What the task asks
Determine how many lines below include the string "ซอยพ". Reply with the number only.
--- START ---
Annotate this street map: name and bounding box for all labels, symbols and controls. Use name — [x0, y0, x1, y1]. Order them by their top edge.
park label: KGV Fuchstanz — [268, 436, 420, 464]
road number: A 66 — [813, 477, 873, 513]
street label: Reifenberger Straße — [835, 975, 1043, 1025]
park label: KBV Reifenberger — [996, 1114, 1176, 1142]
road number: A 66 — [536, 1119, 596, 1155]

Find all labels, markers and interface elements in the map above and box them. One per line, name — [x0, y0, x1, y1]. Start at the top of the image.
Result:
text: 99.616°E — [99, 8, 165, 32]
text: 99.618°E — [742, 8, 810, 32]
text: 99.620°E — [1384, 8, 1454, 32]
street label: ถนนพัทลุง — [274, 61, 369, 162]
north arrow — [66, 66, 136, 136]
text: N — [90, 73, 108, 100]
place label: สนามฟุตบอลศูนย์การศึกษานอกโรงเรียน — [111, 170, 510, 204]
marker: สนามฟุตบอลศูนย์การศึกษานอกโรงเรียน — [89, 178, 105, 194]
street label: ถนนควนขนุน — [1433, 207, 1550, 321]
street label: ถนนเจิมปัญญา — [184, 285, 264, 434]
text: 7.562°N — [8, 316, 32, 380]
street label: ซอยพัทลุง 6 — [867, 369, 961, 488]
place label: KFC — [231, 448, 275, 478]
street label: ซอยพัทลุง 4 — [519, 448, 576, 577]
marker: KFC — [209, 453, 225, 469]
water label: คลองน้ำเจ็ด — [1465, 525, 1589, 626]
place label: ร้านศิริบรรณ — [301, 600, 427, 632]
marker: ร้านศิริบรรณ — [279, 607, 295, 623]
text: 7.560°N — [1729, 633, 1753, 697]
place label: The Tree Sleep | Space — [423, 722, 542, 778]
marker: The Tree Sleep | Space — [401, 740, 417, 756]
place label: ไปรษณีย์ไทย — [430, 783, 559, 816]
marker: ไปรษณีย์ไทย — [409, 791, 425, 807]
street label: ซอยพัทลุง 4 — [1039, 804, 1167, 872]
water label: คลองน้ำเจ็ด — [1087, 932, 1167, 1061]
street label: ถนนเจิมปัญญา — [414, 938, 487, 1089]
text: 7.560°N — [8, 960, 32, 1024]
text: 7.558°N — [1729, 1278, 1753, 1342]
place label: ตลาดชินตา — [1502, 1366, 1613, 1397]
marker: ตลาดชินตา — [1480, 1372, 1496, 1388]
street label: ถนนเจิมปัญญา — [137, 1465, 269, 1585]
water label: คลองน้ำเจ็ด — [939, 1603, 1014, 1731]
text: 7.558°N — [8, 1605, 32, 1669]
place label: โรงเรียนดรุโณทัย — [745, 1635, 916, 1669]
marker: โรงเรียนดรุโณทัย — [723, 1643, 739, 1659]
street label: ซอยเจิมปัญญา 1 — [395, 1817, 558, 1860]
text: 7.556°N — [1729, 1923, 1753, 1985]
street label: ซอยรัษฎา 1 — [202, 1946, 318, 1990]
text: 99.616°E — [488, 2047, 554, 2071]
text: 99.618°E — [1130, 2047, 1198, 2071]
--- END ---
Result below
3